### PARTS OF THE EXERCISE
(a) Condense the paragraph of the forum post that opens with "Now let talk about the question" into a short bulleted list that keeps its main facts.
(b) Copy from the forum post, word for word, the passage starting at "Now let talk" and ending at "zip without them.".

SOURCE DOCUMENT below:

How to zip folder without full path

Question

firstly I don't which is the correct stackExchange site to post this question if the question is for other stack-site please remove my question.

Now let talk about the question: This situation is I have a file which is located in: /home/user/public_html/folder-one/folder-two/folder-three/file.php and the file must create archive of folder /folder-one with all files and sub-folders of /folder-one. I create the archive with system function (exec(), shell_exec() or system()) and it works perfect. My code is:

<?php
$output = 'zip -rq my-zip.zip /home/user/public_html/folder-one -x missthis/\*';
shell_exec($output);
?>

But when I download and open the archive the archive include the sub-folders as /home ; /user ; /public_html but this folders are totally unneeded and I wanna know how to create zip without them.

When I try with something like this $output = 'zip -rq my-zip.zip ../../../folder-one -x missthis/\*'; but then when I open the archive (on Windows 7 based OS) the name of folder-one is ../folder-one

Postscript: It will be better if somebody gives me correct $output the make zips on windows based hosting plans.

End of SOURCE DOCUMENT.
ENTRIES PROVIDED below:

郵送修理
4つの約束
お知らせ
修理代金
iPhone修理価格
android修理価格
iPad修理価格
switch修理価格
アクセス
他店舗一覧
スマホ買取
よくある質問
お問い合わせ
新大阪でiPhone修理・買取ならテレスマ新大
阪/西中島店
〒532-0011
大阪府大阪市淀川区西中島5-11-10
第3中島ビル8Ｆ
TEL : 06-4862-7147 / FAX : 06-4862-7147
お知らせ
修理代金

End of ENTRIES PROVIDED.
ENTRIES PROVIDED below:

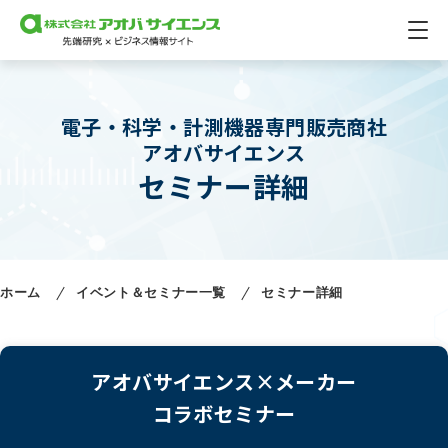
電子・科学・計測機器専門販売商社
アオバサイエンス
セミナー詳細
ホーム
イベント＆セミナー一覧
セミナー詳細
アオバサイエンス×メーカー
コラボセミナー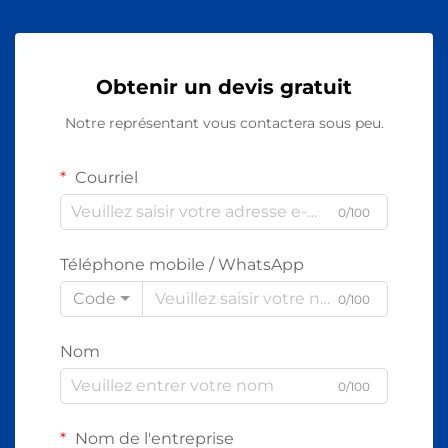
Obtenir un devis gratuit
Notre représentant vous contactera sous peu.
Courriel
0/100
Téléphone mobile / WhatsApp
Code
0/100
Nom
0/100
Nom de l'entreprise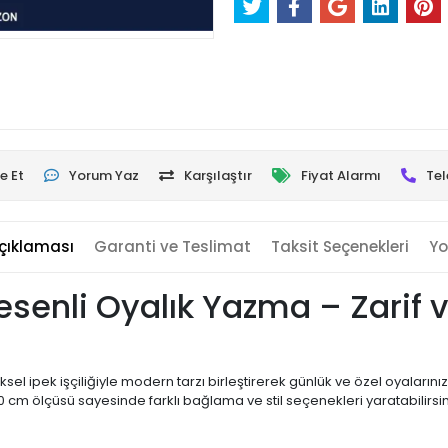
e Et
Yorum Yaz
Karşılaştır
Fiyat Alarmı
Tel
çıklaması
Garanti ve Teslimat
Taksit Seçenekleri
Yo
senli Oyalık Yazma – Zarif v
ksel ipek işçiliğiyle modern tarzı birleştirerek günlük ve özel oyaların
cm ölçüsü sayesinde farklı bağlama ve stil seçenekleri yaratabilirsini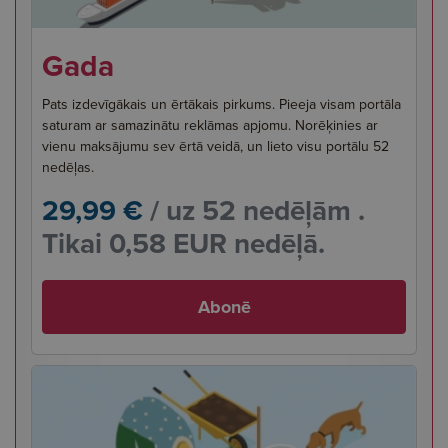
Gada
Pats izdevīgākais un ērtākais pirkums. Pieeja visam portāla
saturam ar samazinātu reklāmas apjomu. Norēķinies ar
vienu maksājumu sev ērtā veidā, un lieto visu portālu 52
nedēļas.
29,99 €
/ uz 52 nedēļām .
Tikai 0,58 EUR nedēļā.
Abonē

End of ENTRIES PROVIDED.
ENTRIES PROVIDED below:

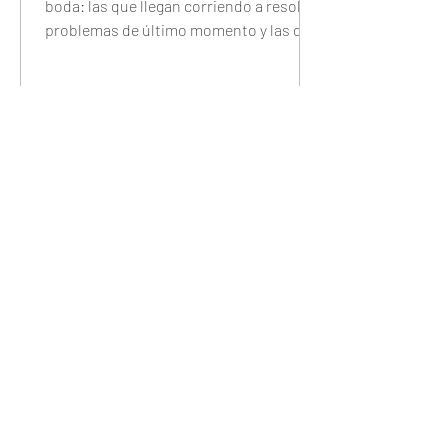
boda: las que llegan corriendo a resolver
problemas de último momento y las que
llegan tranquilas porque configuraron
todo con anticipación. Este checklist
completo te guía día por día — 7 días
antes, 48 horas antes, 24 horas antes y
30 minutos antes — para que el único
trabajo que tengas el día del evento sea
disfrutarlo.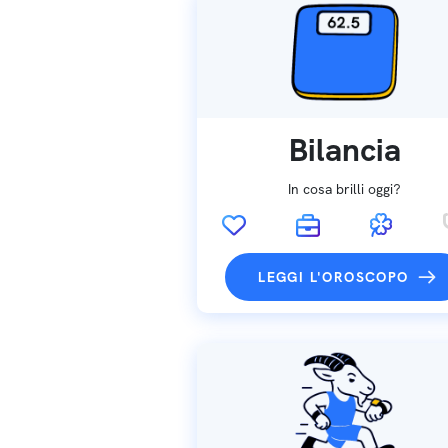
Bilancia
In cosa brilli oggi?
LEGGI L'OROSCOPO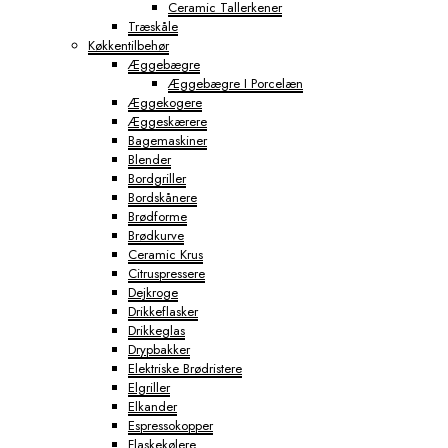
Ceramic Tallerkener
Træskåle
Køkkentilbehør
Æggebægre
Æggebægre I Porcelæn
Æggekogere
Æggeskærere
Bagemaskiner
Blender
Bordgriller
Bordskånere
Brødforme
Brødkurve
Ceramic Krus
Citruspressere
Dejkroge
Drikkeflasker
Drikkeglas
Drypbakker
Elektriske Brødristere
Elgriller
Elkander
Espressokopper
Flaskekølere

End of ENTRIES PROVIDED.

### ANSWERS PROVIDED
(a)
- The PHP file is at /home/user/public_html/folder-one/folder-two/folder-three/file.php.
- It has to create an archive of /folder-one, including all its files and sub-folders.
- The archive is made with a system function (exec(), shell_exec() or system()), and this works perfectly.

(b)
Now let talk about the question: This situation is I have a file which is located in: /home/user/public_html/folder-one/folder-two/folder-three/file.php and the file must create archive of folder /folder-one with all files and sub-folders of /folder-one. I create the archive with system function (exec(), shell_exec() or system()) and it works perfect. My code is:

<?php
$output = 'zip -rq my-zip.zip /home/user/public_html/folder-one -x missthis/\*';
shell_exec($output);
?>

But when I download and open the archive the archive include the sub-folders as /home ; /user ; /public_html but this folders are totally unneeded and I wanna know how to create zip without them.